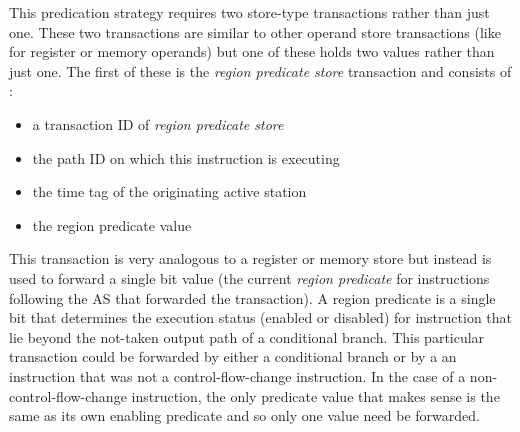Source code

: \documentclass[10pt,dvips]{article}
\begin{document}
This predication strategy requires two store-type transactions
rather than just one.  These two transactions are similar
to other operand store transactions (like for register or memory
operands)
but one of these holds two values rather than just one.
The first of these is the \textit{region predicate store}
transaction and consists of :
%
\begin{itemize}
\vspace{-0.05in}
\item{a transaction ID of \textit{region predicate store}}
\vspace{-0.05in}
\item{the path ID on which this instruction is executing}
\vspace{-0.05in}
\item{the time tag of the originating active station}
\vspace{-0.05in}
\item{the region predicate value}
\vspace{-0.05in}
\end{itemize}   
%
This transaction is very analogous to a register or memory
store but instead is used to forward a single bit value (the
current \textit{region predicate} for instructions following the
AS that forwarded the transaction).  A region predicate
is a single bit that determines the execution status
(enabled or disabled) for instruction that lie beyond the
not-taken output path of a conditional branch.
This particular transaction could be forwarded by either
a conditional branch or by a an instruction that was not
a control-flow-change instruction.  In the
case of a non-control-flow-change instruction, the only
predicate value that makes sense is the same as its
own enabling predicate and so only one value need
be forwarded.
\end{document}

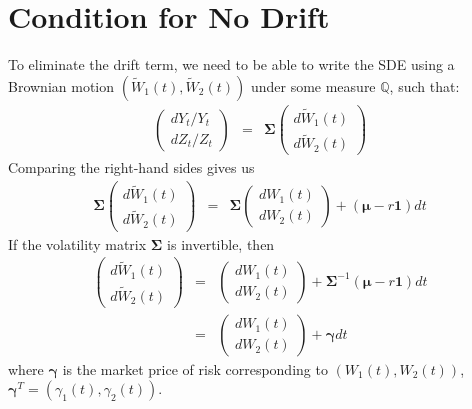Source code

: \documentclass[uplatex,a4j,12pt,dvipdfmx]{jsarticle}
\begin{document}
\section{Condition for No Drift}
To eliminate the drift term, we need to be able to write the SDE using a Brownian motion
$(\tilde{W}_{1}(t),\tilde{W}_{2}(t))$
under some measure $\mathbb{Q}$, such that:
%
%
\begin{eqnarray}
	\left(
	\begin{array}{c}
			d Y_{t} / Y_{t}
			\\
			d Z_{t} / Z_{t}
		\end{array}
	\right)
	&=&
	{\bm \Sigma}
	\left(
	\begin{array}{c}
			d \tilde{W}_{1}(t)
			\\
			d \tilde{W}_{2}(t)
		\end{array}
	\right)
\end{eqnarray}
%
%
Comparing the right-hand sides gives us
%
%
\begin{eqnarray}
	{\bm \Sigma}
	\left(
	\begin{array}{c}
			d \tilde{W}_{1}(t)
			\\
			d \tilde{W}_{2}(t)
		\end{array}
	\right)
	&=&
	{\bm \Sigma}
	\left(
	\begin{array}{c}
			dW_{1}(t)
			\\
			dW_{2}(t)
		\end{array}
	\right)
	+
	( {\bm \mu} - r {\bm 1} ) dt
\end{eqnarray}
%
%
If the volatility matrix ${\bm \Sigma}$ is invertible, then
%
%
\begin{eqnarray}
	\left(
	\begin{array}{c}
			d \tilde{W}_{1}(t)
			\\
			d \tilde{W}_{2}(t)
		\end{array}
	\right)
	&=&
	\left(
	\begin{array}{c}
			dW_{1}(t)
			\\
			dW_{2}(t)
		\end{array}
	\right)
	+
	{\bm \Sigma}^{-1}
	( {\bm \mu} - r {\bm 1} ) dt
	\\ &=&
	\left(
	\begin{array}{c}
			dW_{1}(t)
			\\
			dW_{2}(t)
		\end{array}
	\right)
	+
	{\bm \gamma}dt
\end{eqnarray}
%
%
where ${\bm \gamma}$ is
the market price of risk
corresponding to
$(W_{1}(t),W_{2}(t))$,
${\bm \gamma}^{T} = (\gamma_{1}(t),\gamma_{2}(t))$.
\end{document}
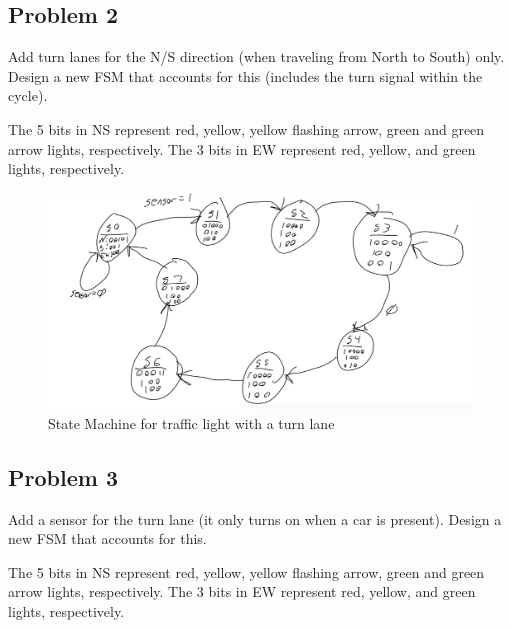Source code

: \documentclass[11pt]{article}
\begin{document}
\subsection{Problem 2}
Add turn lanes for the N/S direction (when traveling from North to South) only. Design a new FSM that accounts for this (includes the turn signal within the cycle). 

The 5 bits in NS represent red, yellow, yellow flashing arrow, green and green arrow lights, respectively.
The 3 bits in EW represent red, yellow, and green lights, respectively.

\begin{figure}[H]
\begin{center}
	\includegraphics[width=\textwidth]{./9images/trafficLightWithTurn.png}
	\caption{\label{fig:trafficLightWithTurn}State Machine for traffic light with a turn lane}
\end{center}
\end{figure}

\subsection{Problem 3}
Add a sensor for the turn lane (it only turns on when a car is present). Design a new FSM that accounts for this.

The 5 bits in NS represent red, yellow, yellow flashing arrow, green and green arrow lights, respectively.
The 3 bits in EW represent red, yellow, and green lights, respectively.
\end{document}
———
Exercise instructions:
Retype every record as it stands. None of the pictures should appear.

Expected answer:
Source code

: \documentclass[10pt,dvips]{article}
\begin{document}
This predication strategy requires two store-type transactions
rather than just one.  These two transactions are similar
to other operand store transactions (like for register or memory
operands)
but one of these holds two values rather than just one.
The first of these is the \textit{region predicate store}
transaction and consists of :
%
\begin{itemize}
\vspace{-0.05in}
\item{a transaction ID of \textit{region predicate store}}
\vspace{-0.05in}
\item{the path ID on which this instruction is executing}
\vspace{-0.05in}
\item{the time tag of the originating active station}
\vspace{-0.05in}
\item{the region predicate value}
\vspace{-0.05in}
\end{itemize}   
%
This transaction is very analogous to a register or memory
store but instead is used to forward a single bit value (the
current \textit{region predicate} for instructions following the
AS that forwarded the transaction).  A region predicate
is a single bit that determines the execution status
(enabled or disabled) for instruction that lie beyond the
not-taken output path of a conditional branch.
This particular transaction could be forwarded by either
a conditional branch or by a an instruction that was not
a control-flow-change instruction.  In the
case of a non-control-flow-change instruction, the only
predicate value that makes sense is the same as its
own enabling predicate and so only one value need
be forwarded.
\end{document}

Source code

: \documentclass[uplatex,a4j,12pt,dvipdfmx]{jsarticle}
\begin{document}
\section{Condition for No Drift}
To eliminate the drift term, we need to be able to write the SDE using a Brownian motion
$(\tilde{W}_{1}(t),\tilde{W}_{2}(t))$
under some measure $\mathbb{Q}$, such that:
%
%
\begin{eqnarray}
	\left(
	\begin{array}{c}
			d Y_{t} / Y_{t}
			\\
			d Z_{t} / Z_{t}
		\end{array}
	\right)
	&=&
	{\bm \Sigma}
	\left(
	\begin{array}{c}
			d \tilde{W}_{1}(t)
			\\
			d \tilde{W}_{2}(t)
		\end{array}
	\right)
\end{eqnarray}
%
%
Comparing the right-hand sides gives us
%
%
\begin{eqnarray}
	{\bm \Sigma}
	\left(
	\begin{array}{c}
			d \tilde{W}_{1}(t)
			\\
			d \tilde{W}_{2}(t)
		\end{array}
	\right)
	&=&
	{\bm \Sigma}
	\left(
	\begin{array}{c}
			dW_{1}(t)
			\\
			dW_{2}(t)
		\end{array}
	\right)
	+
	( {\bm \mu} - r {\bm 1} ) dt
\end{eqnarray}
%
%
If the volatility matrix ${\bm \Sigma}$ is invertible, then
%
%
\begin{eqnarray}
	\left(
	\begin{array}{c}
			d \tilde{W}_{1}(t)
			\\
			d \tilde{W}_{2}(t)
		\end{array}
	\right)
	&=&
	\left(
	\begin{array}{c}
			dW_{1}(t)
			\\
			dW_{2}(t)
		\end{array}
	\right)
	+
	{\bm \Sigma}^{-1}
	( {\bm \mu} - r {\bm 1} ) dt
	\\ &=&
	\left(
	\begin{array}{c}
			dW_{1}(t)
			\\
			dW_{2}(t)
		\end{array}
	\right)
	+
	{\bm \gamma}dt
\end{eqnarray}
%
%
where ${\bm \gamma}$ is
the market price of risk
corresponding to
$(W_{1}(t),W_{2}(t))$,
${\bm \gamma}^{T} = (\gamma_{1}(t),\gamma_{2}(t))$.
\end{document}
Source code

: \documentclass[11pt]{article}
\begin{document}
\subsection{Problem 2}
Add turn lanes for the N/S direction (when traveling from North to South) only. Design a new FSM that accounts for this (includes the turn signal within the cycle). 

The 5 bits in NS represent red, yellow, yellow flashing arrow, green and green arrow lights, respectively.
The 3 bits in EW represent red, yellow, and green lights, respectively.

\begin{figure}[H]
\begin{center}
	\includegraphics[width=\textwidth]{./9images/trafficLightWithTurn.png}
	\caption{\label{fig:trafficLightWithTurn}State Machine for traffic light with a turn lane}
\end{center}
\end{figure}

\subsection{Problem 3}
Add a sensor for the turn lane (it only turns on when a car is present). Design a new FSM that accounts for this.

The 5 bits in NS represent red, yellow, yellow flashing arrow, green and green arrow lights, respectively.
The 3 bits in EW represent red, yellow, and green lights, respectively.
\end{document}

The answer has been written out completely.